Write the next part of the feature flags article below, starting after its final sentence.

• Source extract

[Start of section]

A technique used to enable or disable a certain feature or functionality in a software application without having to deploy code.

Also called: Feature Toggle, Feature Switch, Feature Gate, Feature Flagging, and Feature Control

See also: A/B Testing, A/B Testing, Beta Testing, Continuous Delivery, Product Discovery

Relevant metrics: Number of feature flags deployed, Number of feature flags enabled, Number of feature flags disabled, Number of feature flags tested, and Number of feature flags rolled back

In this article

What is Feature Flag?

A Feature Flag is a software development technique that allows developers to enable or disable certain features of a product without having to deploy a new version of the product. This technique is used to control the release of new features, allowing developers to test and deploy them in a controlled manner.

Feature Flags are also used to enable or disable certain features for specific users or groups of users, allowing gradual roll out of features - or even a segmented user experience across user groups.

Where did Feature Flag come from?

The term originated in the early 2000s when software engineers began using feature flags to control the release of new features in software applications. This allowed them to test and deploy new features without having to completely rewrite the code. Feature flags are now used in a variety of software development processes, including continuous integration, continuous delivery, and A/B testing.

They are also used to control the release of features to different user groups, such as beta testers or customers. Feature flags are an important tool for software developers, as they allow them to quickly and easily control the release of new features without having to rewrite code.

[End of section]

• Text pulled from each page
[Start of section]

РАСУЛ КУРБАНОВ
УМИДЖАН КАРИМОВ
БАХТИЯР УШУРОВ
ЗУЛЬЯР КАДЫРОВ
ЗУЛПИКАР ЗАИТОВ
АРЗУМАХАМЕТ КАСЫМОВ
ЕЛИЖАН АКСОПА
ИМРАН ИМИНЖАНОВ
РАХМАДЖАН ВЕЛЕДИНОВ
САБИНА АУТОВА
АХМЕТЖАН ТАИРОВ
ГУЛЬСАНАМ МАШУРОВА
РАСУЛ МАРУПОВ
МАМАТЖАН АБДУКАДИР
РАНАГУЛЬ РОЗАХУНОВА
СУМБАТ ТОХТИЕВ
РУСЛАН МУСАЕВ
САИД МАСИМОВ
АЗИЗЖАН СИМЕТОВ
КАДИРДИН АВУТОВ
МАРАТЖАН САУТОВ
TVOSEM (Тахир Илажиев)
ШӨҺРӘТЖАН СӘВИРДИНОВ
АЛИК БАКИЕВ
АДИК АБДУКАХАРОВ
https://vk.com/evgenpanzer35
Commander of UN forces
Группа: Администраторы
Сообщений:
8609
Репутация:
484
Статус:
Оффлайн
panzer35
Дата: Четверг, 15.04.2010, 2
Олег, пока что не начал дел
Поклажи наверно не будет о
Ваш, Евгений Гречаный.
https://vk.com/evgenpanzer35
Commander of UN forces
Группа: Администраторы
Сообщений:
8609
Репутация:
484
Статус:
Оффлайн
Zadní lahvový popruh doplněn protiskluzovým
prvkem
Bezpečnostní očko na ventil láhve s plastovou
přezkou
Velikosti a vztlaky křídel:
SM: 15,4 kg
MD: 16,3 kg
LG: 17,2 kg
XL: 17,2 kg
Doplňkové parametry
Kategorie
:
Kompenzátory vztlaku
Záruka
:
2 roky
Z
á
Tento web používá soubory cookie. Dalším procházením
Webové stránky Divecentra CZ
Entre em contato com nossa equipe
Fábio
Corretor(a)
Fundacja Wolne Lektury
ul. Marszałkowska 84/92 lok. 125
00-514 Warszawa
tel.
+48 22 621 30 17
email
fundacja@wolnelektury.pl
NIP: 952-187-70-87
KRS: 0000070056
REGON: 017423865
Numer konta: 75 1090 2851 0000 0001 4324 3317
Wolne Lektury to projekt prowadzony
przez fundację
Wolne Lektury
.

[End of section]

• Result for this exercise
Decoupling deployment from release with Feature Flags

Traditionally, deployment and release were synonymous—deploying code to the production environment meant it was immediately running in production. This created significant risks because any new deploy could potentially disrupt the existing application. To mitigate these risks, teams would bundle multiple features into a single release, often scheduled weekly, monthly, or even quarterly. However, this approach increased the stakes of each deploy. If any single feature in the bundle was broken, the entire release had to be rolled back, slowing down the development process.

Feature flags revolutionize the traditional deployment workflow by decoupling deployment from release. With feature flags, new code can be deployed to production but remain dormant (a practice known as a dark launch). The code is not executed until the feature flag is turned on, which allows for safer and more frequent deployments.

Benefits of Decoupling Deploy and Release

  1. Reduced risk. Since new features can be deployed without being activated, the risk associated with deploying code is significantly lowered. If a new feature has issues, it can remain inactive until it is fixed, preventing it from impacting the production environment.
  2. Increased deployment frequency. Teams can deploy code to production more frequently because each deploy carries less risk. This leads to more iterative and incremental development practices, enhancing overall agility.
  3. Enhanced stability. By separating deployment from release, teams can ensure that only well-tested and stable features are activated in production. This enhances the stability and reliability of the application.
  4. Faster development velocity. With feature flags, the need for bundling multiple features into a single release is eliminated. Teams can deploy and release features independently, allowing for faster iterations and quicker feedback loops.

The ability to decouple deploy and release is a hallmark of high-performing engineering teams. Feature flags enable more frequent deployments while maintaining stability, allowing teams to deploy code continuously without the pressure of immediate release, thus increasing both speed and stability.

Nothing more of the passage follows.